> Work instruction:
All of the records must be restated exactly, with every line complete.

(Itemized modification records)

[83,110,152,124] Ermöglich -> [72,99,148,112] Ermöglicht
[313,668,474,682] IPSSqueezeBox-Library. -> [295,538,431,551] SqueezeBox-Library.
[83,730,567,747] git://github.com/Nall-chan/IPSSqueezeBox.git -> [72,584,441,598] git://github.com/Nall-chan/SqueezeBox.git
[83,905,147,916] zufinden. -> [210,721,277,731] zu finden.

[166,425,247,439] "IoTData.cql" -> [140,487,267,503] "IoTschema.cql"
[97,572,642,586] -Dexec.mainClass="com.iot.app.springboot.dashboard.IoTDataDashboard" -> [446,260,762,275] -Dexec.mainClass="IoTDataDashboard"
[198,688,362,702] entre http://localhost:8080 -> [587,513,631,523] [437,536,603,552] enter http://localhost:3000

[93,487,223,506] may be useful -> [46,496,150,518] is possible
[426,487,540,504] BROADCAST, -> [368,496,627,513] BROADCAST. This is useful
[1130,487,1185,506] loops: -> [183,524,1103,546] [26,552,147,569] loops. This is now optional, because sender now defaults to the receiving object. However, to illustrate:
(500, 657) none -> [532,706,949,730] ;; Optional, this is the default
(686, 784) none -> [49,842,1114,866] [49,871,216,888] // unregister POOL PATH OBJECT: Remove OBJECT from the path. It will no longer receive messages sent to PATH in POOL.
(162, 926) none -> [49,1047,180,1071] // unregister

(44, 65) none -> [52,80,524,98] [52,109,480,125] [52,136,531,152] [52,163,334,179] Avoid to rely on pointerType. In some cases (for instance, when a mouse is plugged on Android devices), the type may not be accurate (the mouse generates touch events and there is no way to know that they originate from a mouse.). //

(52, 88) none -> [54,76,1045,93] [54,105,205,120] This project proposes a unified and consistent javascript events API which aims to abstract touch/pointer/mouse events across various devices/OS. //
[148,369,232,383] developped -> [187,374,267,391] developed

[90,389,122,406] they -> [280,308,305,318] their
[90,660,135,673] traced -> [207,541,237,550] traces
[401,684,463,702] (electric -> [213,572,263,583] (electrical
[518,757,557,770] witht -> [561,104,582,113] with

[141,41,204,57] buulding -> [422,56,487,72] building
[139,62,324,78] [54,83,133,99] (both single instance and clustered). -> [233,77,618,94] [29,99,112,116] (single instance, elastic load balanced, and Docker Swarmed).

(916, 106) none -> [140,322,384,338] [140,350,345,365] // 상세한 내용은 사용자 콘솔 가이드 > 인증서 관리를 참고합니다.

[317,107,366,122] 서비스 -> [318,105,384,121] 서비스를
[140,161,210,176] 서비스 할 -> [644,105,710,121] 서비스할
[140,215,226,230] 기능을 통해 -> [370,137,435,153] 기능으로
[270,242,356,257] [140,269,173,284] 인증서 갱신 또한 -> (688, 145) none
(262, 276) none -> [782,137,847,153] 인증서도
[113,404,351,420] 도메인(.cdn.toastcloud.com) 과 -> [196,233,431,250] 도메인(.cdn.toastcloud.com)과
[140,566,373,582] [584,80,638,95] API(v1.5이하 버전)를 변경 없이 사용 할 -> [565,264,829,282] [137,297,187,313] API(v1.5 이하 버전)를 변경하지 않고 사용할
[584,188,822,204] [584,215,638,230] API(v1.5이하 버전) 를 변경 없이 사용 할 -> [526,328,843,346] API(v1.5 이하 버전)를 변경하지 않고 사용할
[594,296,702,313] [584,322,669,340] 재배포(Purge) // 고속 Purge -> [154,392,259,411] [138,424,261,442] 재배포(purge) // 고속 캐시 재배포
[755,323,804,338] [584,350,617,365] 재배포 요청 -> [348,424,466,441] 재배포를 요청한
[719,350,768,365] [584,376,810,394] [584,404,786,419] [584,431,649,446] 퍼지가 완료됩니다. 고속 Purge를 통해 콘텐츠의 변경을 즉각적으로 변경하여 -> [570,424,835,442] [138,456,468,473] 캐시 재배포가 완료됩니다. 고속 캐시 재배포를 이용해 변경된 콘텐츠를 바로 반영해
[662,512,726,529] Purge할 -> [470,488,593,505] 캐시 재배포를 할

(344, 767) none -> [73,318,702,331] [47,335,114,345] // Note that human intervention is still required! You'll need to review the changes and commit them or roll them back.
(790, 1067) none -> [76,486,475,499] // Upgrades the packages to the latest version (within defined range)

> Answer section:
[83,110,152,124] Ermöglich -> [72,99,148,112] Ermöglicht
[313,668,474,682] IPSSqueezeBox-Library. -> [295,538,431,551] SqueezeBox-Library.
[83,730,567,747] git://github.com/Nall-chan/IPSSqueezeBox.git -> [72,584,441,598] git://github.com/Nall-chan/SqueezeBox.git
[83,905,147,916] zufinden. -> [210,721,277,731] zu finden.

[166,425,247,439] "IoTData.cql" -> [140,487,267,503] "IoTschema.cql"
[97,572,642,586] -Dexec.mainClass="com.iot.app.springboot.dashboard.IoTDataDashboard" -> [446,260,762,275] -Dexec.mainClass="IoTDataDashboard"
[198,688,362,702] entre http://localhost:8080 -> [587,513,631,523] [437,536,603,552] enter http://localhost:3000

[93,487,223,506] may be useful -> [46,496,150,518] is possible
[426,487,540,504] BROADCAST, -> [368,496,627,513] BROADCAST. This is useful
[1130,487,1185,506] loops: -> [183,524,1103,546] [26,552,147,569] loops. This is now optional, because sender now defaults to the receiving object. However, to illustrate:
(500, 657) none -> [532,706,949,730] ;; Optional, this is the default
(686, 784) none -> [49,842,1114,866] [49,871,216,888] // unregister POOL PATH OBJECT: Remove OBJECT from the path. It will no longer receive messages sent to PATH in POOL.
(162, 926) none -> [49,1047,180,1071] // unregister

(44, 65) none -> [52,80,524,98] [52,109,480,125] [52,136,531,152] [52,163,334,179] Avoid to rely on pointerType. In some cases (for instance, when a mouse is plugged on Android devices), the type may not be accurate (the mouse generates touch events and there is no way to know that they originate from a mouse.). //

(52, 88) none -> [54,76,1045,93] [54,105,205,120] This project proposes a unified and consistent javascript events API which aims to abstract touch/pointer/mouse events across various devices/OS. //
[148,369,232,383] developped -> [187,374,267,391] developed

[90,389,122,406] they -> [280,308,305,318] their
[90,660,135,673] traced -> [207,541,237,550] traces
[401,684,463,702] (electric -> [213,572,263,583] (electrical
[518,757,557,770] witht -> [561,104,582,113] with

[141,41,204,57] buulding -> [422,56,487,72] building
[139,62,324,78] [54,83,133,99] (both single instance and clustered). -> [233,77,618,94] [29,99,112,116] (single instance, elastic load balanced, and Docker Swarmed).

(916, 106) none -> [140,322,384,338] [140,350,345,365] // 상세한 내용은 사용자 콘솔 가이드 > 인증서 관리를 참고합니다.

[317,107,366,122] 서비스 -> [318,105,384,121] 서비스를
[140,161,210,176] 서비스 할 -> [644,105,710,121] 서비스할
[140,215,226,230] 기능을 통해 -> [370,137,435,153] 기능으로
[270,242,356,257] [140,269,173,284] 인증서 갱신 또한 -> (688, 145) none
(262, 276) none -> [782,137,847,153] 인증서도
[113,404,351,420] 도메인(.cdn.toastcloud.com) 과 -> [196,233,431,250] 도메인(.cdn.toastcloud.com)과
[140,566,373,582] [584,80,638,95] API(v1.5이하 버전)를 변경 없이 사용 할 -> [565,264,829,282] [137,297,187,313] API(v1.5 이하 버전)를 변경하지 않고 사용할
[584,188,822,204] [584,215,638,230] API(v1.5이하 버전) 를 변경 없이 사용 할 -> [526,328,843,346] API(v1.5 이하 버전)를 변경하지 않고 사용할
[594,296,702,313] [584,322,669,340] 재배포(Purge) // 고속 Purge -> [154,392,259,411] [138,424,261,442] 재배포(purge) // 고속 캐시 재배포
[755,323,804,338] [584,350,617,365] 재배포 요청 -> [348,424,466,441] 재배포를 요청한
[719,350,768,365] [584,376,810,394] [584,404,786,419] [584,431,649,446] 퍼지가 완료됩니다. 고속 Purge를 통해 콘텐츠의 변경을 즉각적으로 변경하여 -> [570,424,835,442] [138,456,468,473] 캐시 재배포가 완료됩니다. 고속 캐시 재배포를 이용해 변경된 콘텐츠를 바로 반영해
[662,512,726,529] Purge할 -> [470,488,593,505] 캐시 재배포를 할

(344, 767) none -> [73,318,702,331] [47,335,114,345] // Note that human intervention is still required! You'll need to review the changes and commit them or roll them back.
(790, 1067) none -> [76,486,475,499] // Upgrades the packages to the latest version (within defined range)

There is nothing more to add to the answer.